▸ **Problem details**
Everything from the line that contains "Gameplay with a" through the last line of the listing must be copied exactly, with both of those lines included and no others.
===== Raw data
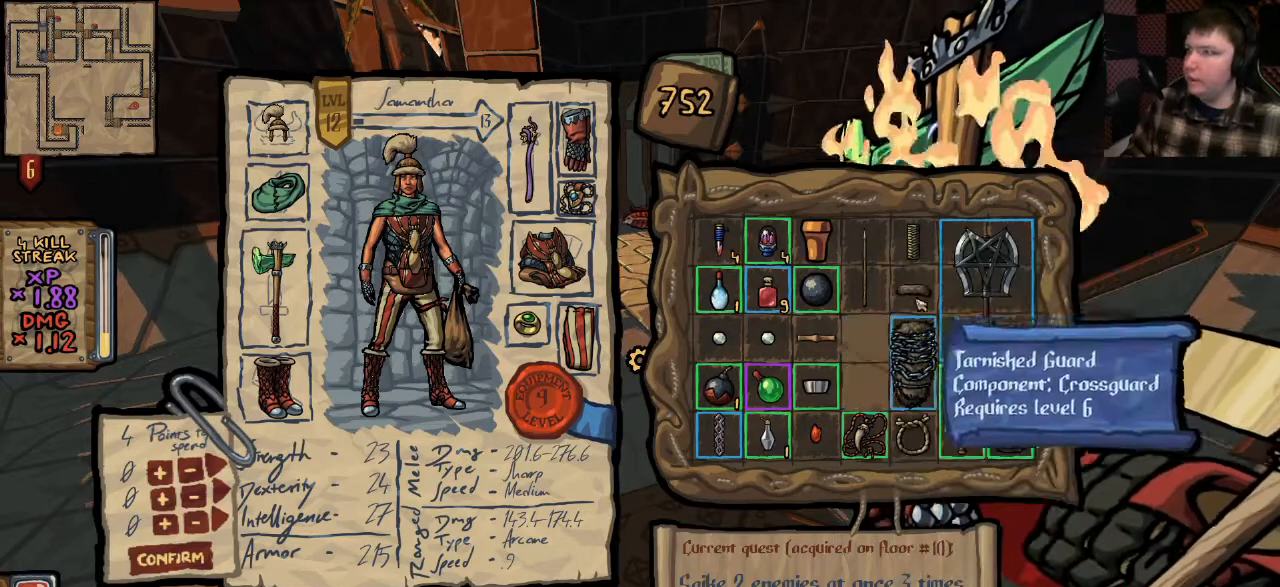
{"keys": [], "mouse": [], "events": []}
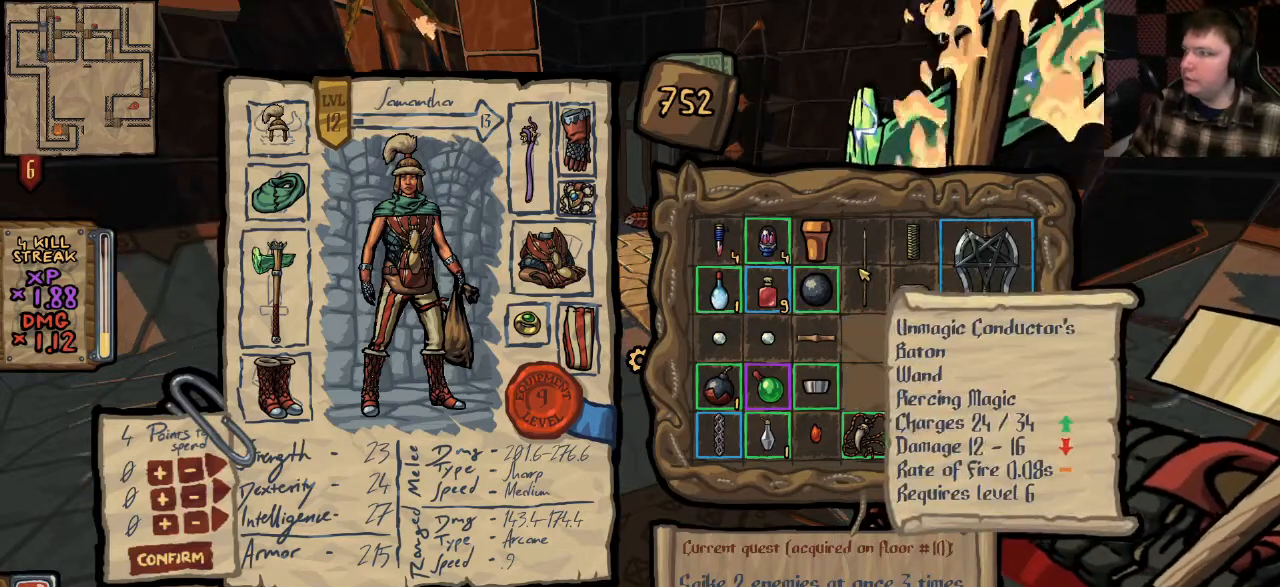
{"keys": [], "mouse": ["left"], "events": [[133, "mouse_left", "down"], [267, "mouse_left", "up"], [433, "mouse_left", "down"]]}
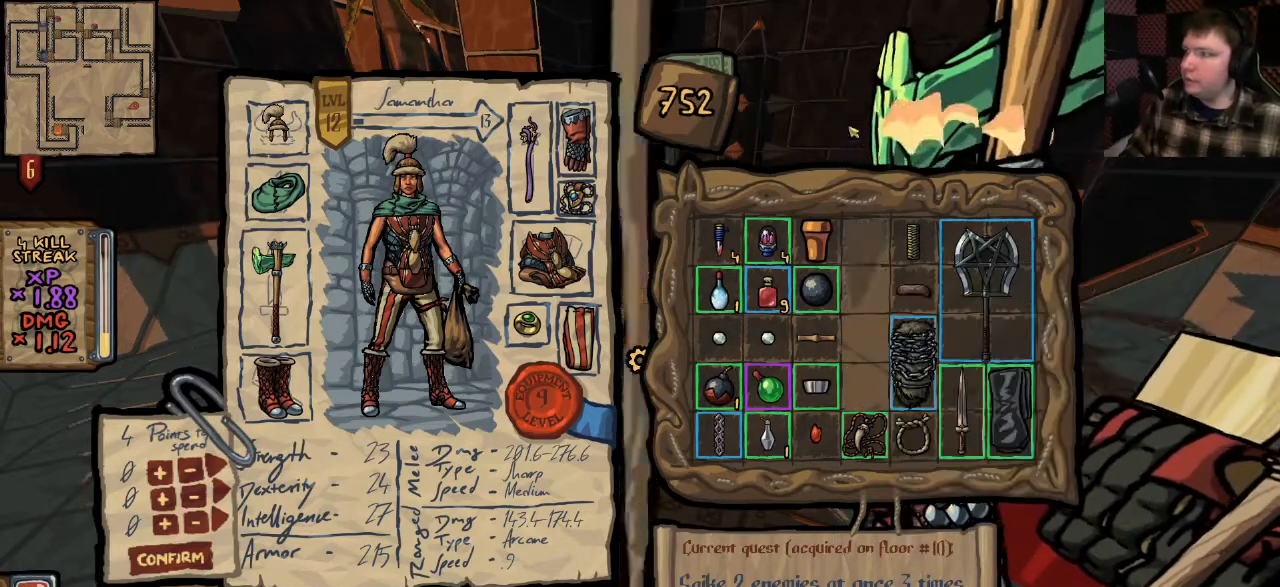
{"keys": [], "mouse": [], "events": [[33, "mouse_left", "up"]]}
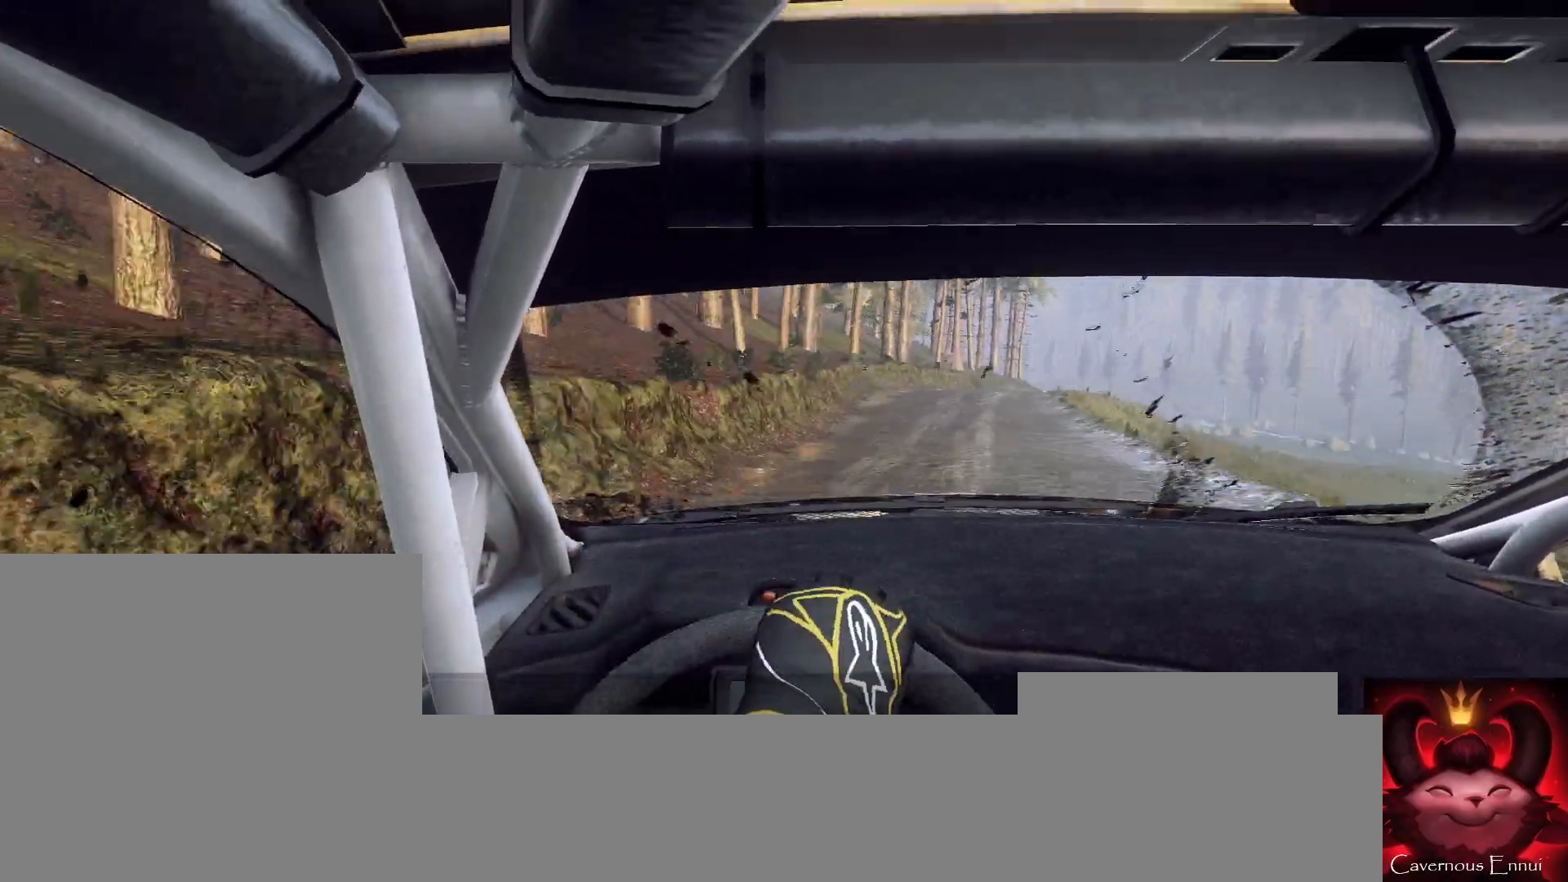
Gameplay with a controller (Xbox layout); each line is a JSON object with the inputs held at the frame after it. "events" lists button and stick changes between this image and that frame as [ms after this image, input, new state], when the widget could be followed in between.
{"buttons": [], "left_stick": "center", "right_stick": "center", "events": [[233, "left_stick", "center"], [367, "left_stick", "right"], [500, "left_stick", "center"]]}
==========
▸ **Problem solution**
Gameplay with a controller (Xbox layout); each line is a JSON object with the inputs held at the frame after it. "events" lists button and stick changes between this image and that frame as [ms after this image, input, new state], when the widget could be followed in between.
{"buttons": [], "left_stick": "center", "right_stick": "center", "events": [[233, "left_stick", "center"], [367, "left_stick", "right"], [500, "left_stick", "center"]]}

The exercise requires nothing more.